■ Work instruction 1 ■
In the source data, swap "audit" for "review" in everything from the line containing "regulation of private" down to the line containing "and acceptance.’39 According", leaving all else unchanged. Return only those lines.

My task: Assist the JavaScript side with a better mechanism to encrypt user location data. More specifically I needed to generate geohashes from location coordinates, concatenate that hash with a timestamp from when the location data recorded, and put that String through the Scrypt hashing function. This allows user location data to compared and be stored in a more secure manner. Scrypt is specifically designed to be memory and time intensive to decrypt. One thing to note; Scrypt is a “password-based key derivation function” but that became our data input parameter since we do not directly deal with passwords of any kind.


Out of the gate, a point was brought up that the hash calculation might be better done in one place. Specifically use JavaScript to produce the output String required and send those across the bridge to the respective native platform. This reduces any issue behind Android and iOS having differing implementations, and multiple dependencies. It seemed like the perfect use case for the JS layer and we began building a bridged saveLocation method to pass the data from JS in to the existing encrypted Realm DB. In no time at all the combined native and RN implementations were all setup and ready to go.


We come to find out the RN library for background geo locations keeps their own internal store of location data in a mySQLLite database. This went against the entire purpose of having an encrypted Realm Storage solution in the first place and we are now forced to inject our own code into the location transform callback to prevent this from happening. On both sides of the library there is code to check for the existence of location data and then there is an attempt to store it.

■ Work instruction 2 ■
In the text on encrypting user location data, where does the RN library for background geo locations keep its internal store of location data?

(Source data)
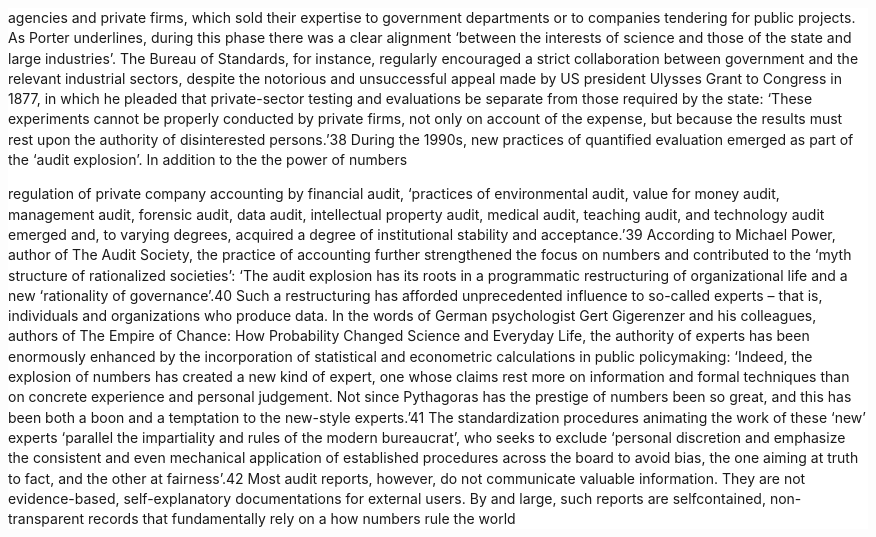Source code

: agencies and private firms, which sold their expertise to
government departments or to companies tendering for public
projects. As Porter underlines, during this phase there was a
clear alignment ‘between the interests of science and those of the
state and large industries’. The Bureau of Standards, for instance,
regularly encouraged a strict collaboration between government
and the relevant industrial sectors, despite the notorious and
unsuccessful appeal made by US president Ulysses Grant to
Congress in 1877, in which he pleaded that private-sector testing
and evaluations be separate from those required by the state:
‘These experiments cannot be properly conducted by private
firms, not only on account of the expense, but because the results
must rest upon the authority of disinterested persons.’38
During the 1990s, new practices of quantified evaluation
emerged as part of the ‘audit explosion’. In addition to the
the power of numbers

regulation of private company accounting by financial audit,
‘practices of environmental audit, value for money audit, management
audit, forensic audit, data audit, intellectual property audit,
medical audit, teaching audit, and technology audit emerged and,
to varying degrees, acquired a degree of institutional stability
and acceptance.’39 According to Michael Power, author of The
Audit Society, the practice of accounting further strengthened
the focus on numbers and contributed to the ‘myth structure
of rationalized societies’: ‘The audit explosion has its roots in
a programmatic restructuring of organizational life and a new
‘rationality of governance’.40
Such a restructuring has afforded unprecedented influence
to so-called experts – that is, individuals and organizations who
produce data. In the words of German psychologist Gert Gigerenzer
and his colleagues, authors of The Empire of Chance: How
Probability Changed Science and Everyday Life, the authority of
experts has been enormously enhanced by the incorporation of
statistical and econometric calculations in public policymaking:
‘Indeed, the explosion of numbers has created a new kind of
expert, one whose claims rest more on information and formal
techniques than on concrete experience and personal judgement.
Not since Pythagoras has the prestige of numbers been so great,
and this has been both a boon and a temptation to the new-style
experts.’41 The standardization procedures animating the work
of these ‘new’ experts ‘parallel the impartiality and rules of the
modern bureaucrat’, who seeks to exclude ‘personal discretion
and emphasize the consistent and even mechanical application
of established procedures across the board to avoid bias, the one
aiming at truth to fact, and the other at fairness’.42
Most audit reports, however, do not communicate valuable
information. They are not evidence-based, self-explanatory documentations
for external users. By and large, such reports are selfcontained,
non-transparent records that fundamentally rely on a
how numbers rule the world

■ Reply 1 ■
regulation of private company accounting by financial review,
‘practices of environmental review, value for money review, management
review, forensic review, data review, intellectual property review,
medical review, teaching review, and technology review emerged and,
to varying degrees, acquired a degree of institutional stability
and acceptance.’39 According to Michael Power, author of The

■ Reply 2 ■
In a mySQLLite database.